|Editor’s note: This is the first part of a summer series revisiting the best of Mike Ridaught’s 2022-23 weekly sports interviews at locally owned Sonic Drive-In of Gainesville. Ridaught and Marty Pallman will debut the 2023-24 show on Wednesday, Aug. 23.|
The Buchholz cross country girls team and coach Mike Maren joined Mainstreet Sports Director Mike Ridaught on his The Prep Zone radio show. They discussed the team’s victories, the 2022 season and the future of the team.
The Buchholz cross country girls team won a state title in November at the FHSAA Cross Country State Championships at Apalachee Regional Parkway. This was their second consecutive state title capped with Maren being named the Florida Dairy Farmers Coach of the Year.
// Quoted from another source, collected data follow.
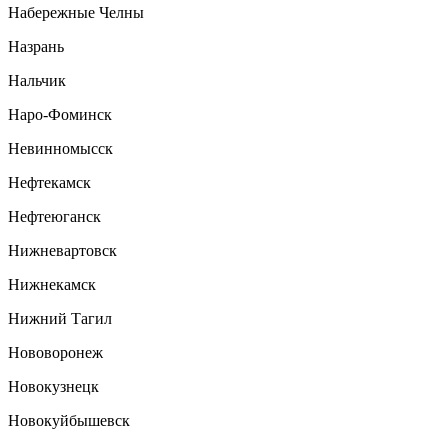
Набережные Челны
Назрань
Нальчик
Наро-Фоминск
Невинномысск
Нефтекамск
Нефтеюганск
Нижневартовск
Нижнекамск
Нижний Тагил
Нововоронеж
Новокузнецк
Новокуйбышевск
Below are excerpts from the Nov. 16 interview—edited for length and clarity—of The Prep Zone’s interview with the Buchholz cross country girls team and coach right after their win. You can listen to the full conversation online.
Q: Coach, I was reading an article that basically stated that your team came in as heavy favorites, but apparently the week of the state championships in Tallahassee, most of the team got sick.
Mike Maren: That week was tough because we had won our district and we had won the region. They were running great. Then, we got into the week before state, and the flu was going around. Kids in the school are getting it, their teachers getting it and I was like, ‘Oh my gosh.’
Our number one runner, Kate Drummond, got sick and said that it wasn’t a head cold, but it was in her chest. She stayed home Tuesday, Wednesday and Thursday that week from school. She tried to run, I think, that Wednesday and she couldn’t even run.
Friday, we went to Tallahassee, we did our pre-race, and she was trying to run but she was really rough. But she got up the next morning and she ran. She didn’t run as fast as she normally did, but I don’t even know how she ran a 19:35, which was a minute slower than she normally runs. But just the fact that she was out there running, under those conditions. Without that time that we wouldn’t have won. It was super gutsy.
Q: Take me back to championship day. You know, Kate’s not at her best. She still had an 11th place finish. What was it like that day knowing that they’re kind of depending on Lucy Voss right now?
Lucy Voss (JR): I was a little nervous at the start because I didn’t know how sick she was. Once you get out there running, it can change, and you don’t know how bad it is until you put that much effort into something. So, I wasn’t really sure if she would run 20 minutes, or if she’d run 19 flat or in the 18s.
The first mile we came across pretty fast and I was like, “Oh, she’s going to be okay.” But right after that, she started slowing down. And I was like, “Oh, no.” I tried to get her to come with me. And she was like, “Just go” and that’s when I realized. I just kept going and tried to hold my place and pass some more people because I knew she would drop back.
Q: Any difference between last year? Coach said that y’all were kind of the underdog. Is it harder or easier winning?
Eleanor Whisler (SO): I feel like it was harder this year just because we had a target on our back, and we weren’t the underdogs just winning. Last year, they weren’t expecting us to win, but we were expected to this year.
Q: In track and really cross country you’re competing against yourself and you’re always one to top your personal best. What is your goal going into your junior year, for next year?
Ashley Hamilton (SO): I’m really trying to be consistently in the 19s, so that I can step up for my team since Kate’s leaving. We’re all just going to kind of try to move up a spot to make up for Kate leaving.
Q: What’s something that you feel like you need to work on moving forward?
Kaitlyn Goslinga (SO): I feel like cross country is all about mindset, and I really want to make sure that my mindset is in the right area. Once you’re at that second mile, all the negative thoughts come into your head. So, I’m really working on my mindset because it is a big key.
Q: Sometimes when it comes down to the six or seven runners, it could make a big difference. What’s that feeling like? Knowing that you could make a difference in the race?
Jamey Armstrong (FR): It definitely makes it a little more stressful, because you never know what it could come down to. I know we had one race where it came down to the sixth runner, but I think we all did great, and we all tried our best and didn’t let it get to us.